§ **Prompt**
Your answer should be every line from the records that contains "рублей".

Collected data
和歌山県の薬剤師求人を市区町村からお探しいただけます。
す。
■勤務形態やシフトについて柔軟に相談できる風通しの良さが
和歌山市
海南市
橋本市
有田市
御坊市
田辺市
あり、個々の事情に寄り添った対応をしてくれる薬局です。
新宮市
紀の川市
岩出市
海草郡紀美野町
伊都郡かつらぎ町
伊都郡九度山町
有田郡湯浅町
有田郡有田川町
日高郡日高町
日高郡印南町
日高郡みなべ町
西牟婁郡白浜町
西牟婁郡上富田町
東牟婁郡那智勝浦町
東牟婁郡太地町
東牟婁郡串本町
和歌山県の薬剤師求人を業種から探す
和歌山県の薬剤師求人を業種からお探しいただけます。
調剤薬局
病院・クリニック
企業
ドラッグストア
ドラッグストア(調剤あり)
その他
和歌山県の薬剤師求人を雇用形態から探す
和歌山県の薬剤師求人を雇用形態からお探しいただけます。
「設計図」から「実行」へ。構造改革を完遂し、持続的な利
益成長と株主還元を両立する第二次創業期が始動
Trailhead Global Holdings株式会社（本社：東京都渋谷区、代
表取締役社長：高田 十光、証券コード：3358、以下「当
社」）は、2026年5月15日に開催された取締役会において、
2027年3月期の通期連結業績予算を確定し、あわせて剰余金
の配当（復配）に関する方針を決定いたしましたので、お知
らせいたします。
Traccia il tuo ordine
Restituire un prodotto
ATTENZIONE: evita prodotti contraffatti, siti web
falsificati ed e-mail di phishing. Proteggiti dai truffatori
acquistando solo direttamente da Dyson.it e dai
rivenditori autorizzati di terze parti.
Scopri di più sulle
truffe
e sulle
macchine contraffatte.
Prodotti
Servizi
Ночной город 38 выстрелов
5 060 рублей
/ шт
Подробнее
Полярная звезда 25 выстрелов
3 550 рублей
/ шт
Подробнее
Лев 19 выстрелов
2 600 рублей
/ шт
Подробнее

§ **Solution for this task**
5 060 рублей
3 550 рублей
2 600 рублей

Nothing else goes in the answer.